At Adobe Summit, a consistent theme was using AI to enhance, not replace, human decision-making. As roles evolve, the goal isn’t to remove designers and marketers, but to give them better opportunity to experiment, iterate, and use their judgment.
“Claude Design” isn’t killing design—it’s commoditizing it
AI is making it easier for anyone to produce work that looks, functions, and appears “good enough,” but most of that work will default to beige. As tools like Anthropic’s Claude Design and Canva AI make design execution more accessible, the role of designers isn’t disappearing, but it is changing. The real value is no longer just execution: designers need to push beyond what AI would generate on its own.
If AI raises the floor, we have to raise the ceiling, too.

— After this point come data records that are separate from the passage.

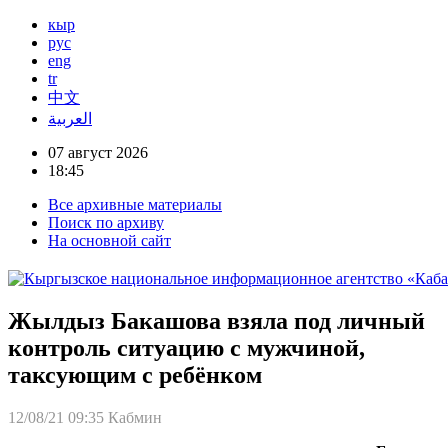
кыр
рус
eng
tr
中文
العربية
07 август 2026
18:45
Все архивные материалы
Поиск по архиву
На основной сайт
Жылдыз Бакашова взяла под личный
контроль ситуацию с мужчиной,
таксующим с ребёнком
12/08/21 09:35
Кабмин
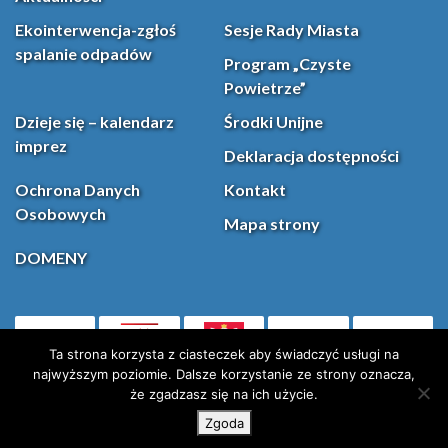
Ekointerwencja-zgłoś
Sesje Rady Miasta
spalanie odpadów
Program „Czyste
Powietrze”
Dzieje się – kalendarz
Środki Unijne
imprez
Deklaracja dostępności
Ochrona Danych
Kontakt
Osobowych
Mapa strony
DOMENY
PL
Facebook
YouT
(otwiera się w nowej karcie)
Ta strona korzysta z ciasteczek aby świadczyć usługi na
najwyższym poziomie. Dalsze korzystanie ze strony oznacza,
że zgadzasz się na ich użycie.
Instagram
X (Twitter)
Zgoda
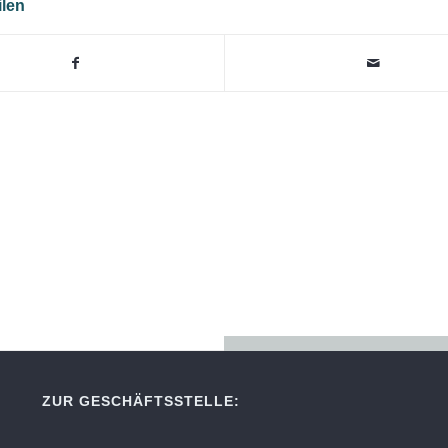
ilen
ZUR GESCHÄFTSSTELLE:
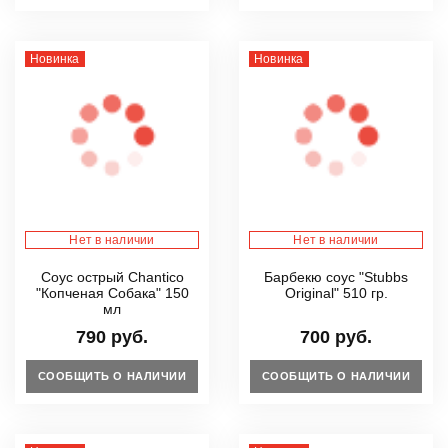
Новинка
Новинка
Нет в наличии
Нет в наличии
Соус острый Chantico
Барбекю соус "Stubbs
"Копченая Собака" 150
Original" 510 гр.
мл
790 руб.
700 руб.
СООБЩИТЬ О НАЛИЧИИ
СООБЩИТЬ О НАЛИЧИИ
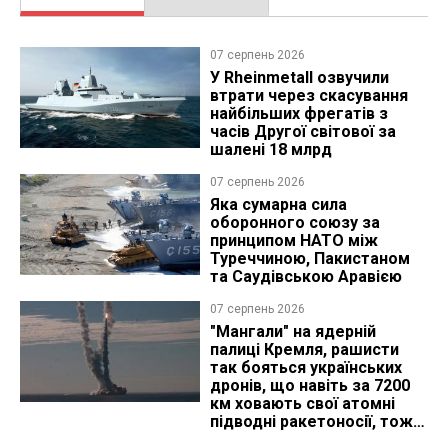
07 серпень 2026
У Rheinmetall озвучили
втрати через скасування
найбільших фрегатів з
часів Другої світової за
шалені 18 млрд
07 серпень 2026
Яка сумарна сила
оборонного союзу за
принципом НАТО між
Туреччиною, Пакистаном
та Саудівською Аравією
07 серпень 2026
"Мангали" на ядерній
палиці Кремля, рашисти
так бояться українських
дронів, що навіть за 7200
км ховають свої атомні
підводні ракетоносії, тож
що видно з космосу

- Claude Design frames AI as a system that can generate interfaces and experiences from prompting, signaling a move toward “design via conversation” rather than traditional tools (Anthropic). Canva is also doubling down on this shift, positioning AI as a way to let anyone create presentations, visuals, and content instantly. This continues their mission to democratizing design and make design/creative tools more accessible (Canva Create 2026).
- Adobe is taking a different angle: embedding AI into enterprise workflows as “coworkers” that assist across the customer experience—from content generation to orchestration—rather than replacing creative professionals outright (Adobe).
This introduces new risks: non-experts may overestimate the quality of AI-generated outputs, leading to shallow experiences that just become noise. Without strong leadership, organizations risk producing more and accomplishing less.